London also uses technology to reduce congestion on the roads into the city on busy days by charging a higher fee to drivers. That congestion charge has been suspended during the COVID-19 pandemic.
In Hawaii, an app could impose a charge on tourists’ rental car bills if they drive on popular routes during crowded times, such as on Kamehameha Highway to the Oahu’s North Shore or from Kapaa to Hanalei on Kauai’s crowded two-lane road that has exasperated many tourists and local residents forced to sit in traffic.
Haas say Hawaii is very far behind other destinations in the use of smart technology for destination management.
Another option is to require advanced reservations and pre-payment to get into some of the state’s more heavily used attractions, such as the Diamond Head summit trail, which gets an average of 3,500 visitors a day.
The road into the crater is a crush every morning, with cars and buses lined up and waiting for the 6 a.m. opening.
Many visitors and local residents are turned away and have to find parking outside in nearby neighborhoods or wait patiently in long lines until a parking space frees up.
The road in for pedestrians is through a dangerously crowded, narrow tunnel that pedestrians share with wide trolley cars and large tour buses.
Haas says the dollar-per-person fee to get into the crater — the same for the last 20 years — is much too low, and should be as high as $20.
By comparison, he points out that Honolulu’s Hanauma Bay Nature Preserve charges $7.50 per adult visitor and many national parks charge $15 or more per person.
The money could be used to provide a higher-quality experience at Diamond Head — an attraction now struggling with only three very hard working and dedicated employees inside the crater, responsible for running the whole show.
Other trails such as Maunawili Falls and Koko Crater could institute similar requirements for reservations and prepayment.
After it is deemed safe for visitors to return to Hawaii, they are expected to return in much smaller numbers than before, with many people on the mainland and Asia still too worried about the virus to get on an airplane.
Haas says with fewer visitors coming to Hawaii, the industry will need more than ever to ensure the travelers who are coming are big spenders. Smart technology can help find these so-called “value tourists” through data-mining and analysis, allowing marketing messages to be tailored to them.
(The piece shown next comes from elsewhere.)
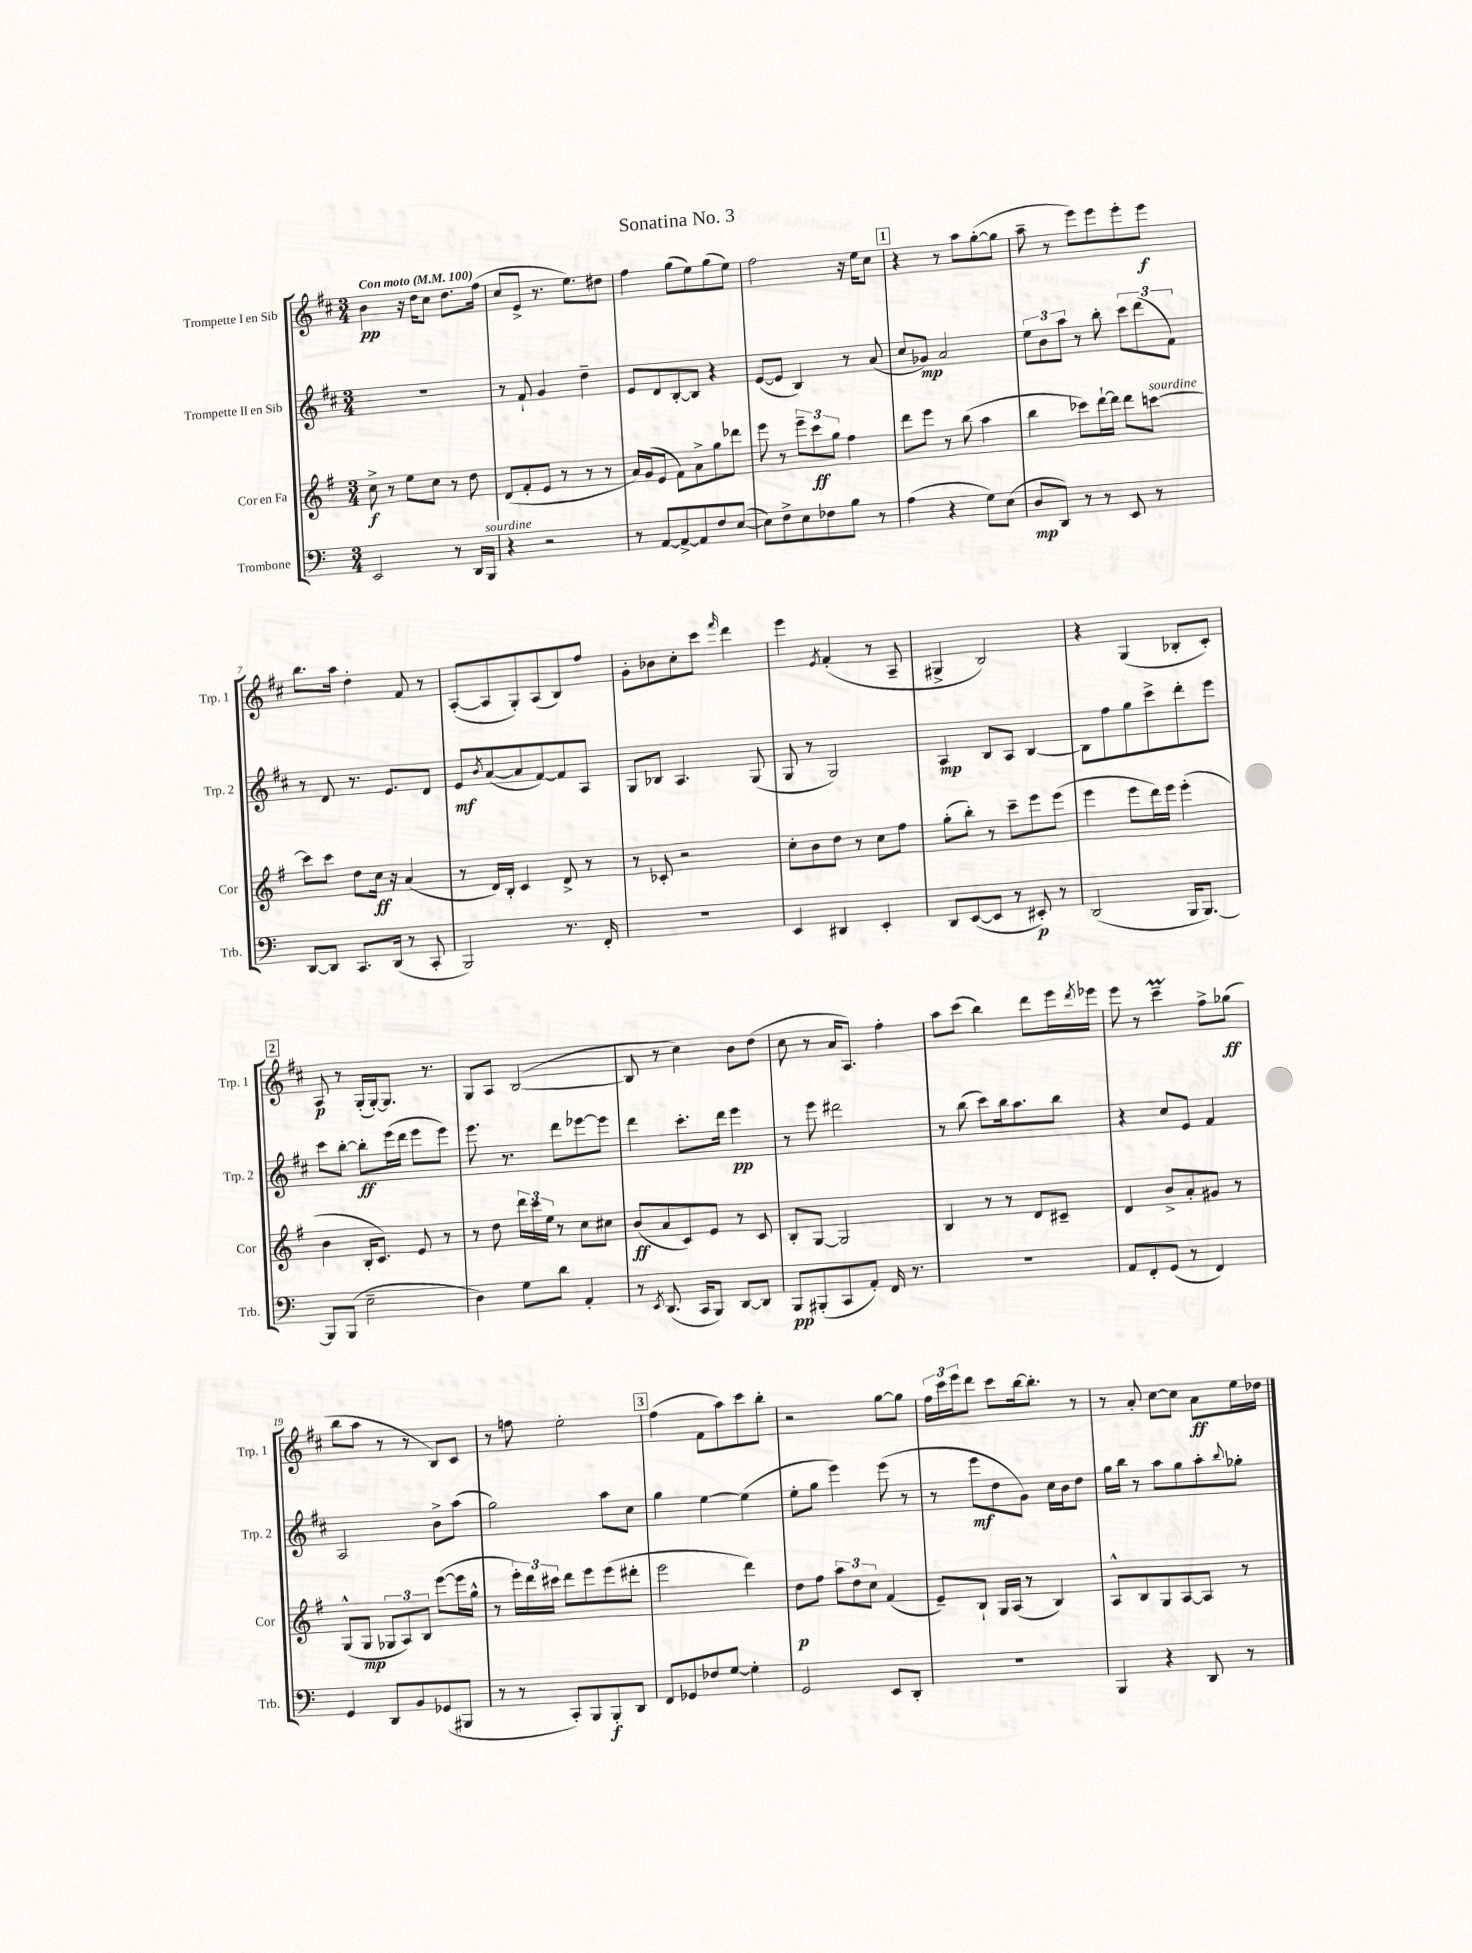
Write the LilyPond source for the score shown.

High spenders before the shutdown were wedding groups, golfers, business travelers and food lovers who stay in hotels and dine nightly at expensive restaurants.
Smart technology is already providing a key role in monitoring the visitors sent into the mandatory 14-day quarantine and tracing people who have had contact with coronavirus-infected people.
It is time to look at the same technology that made it easier for tourists to take over residential neighborhoods by crowding into illegal vacation rentals and overrunning popular hiking trails to instead better manage where the visitors go and when, and make them prepay fair admission prices for the wear and tear they inflict on Hawaii’s scenic treasures.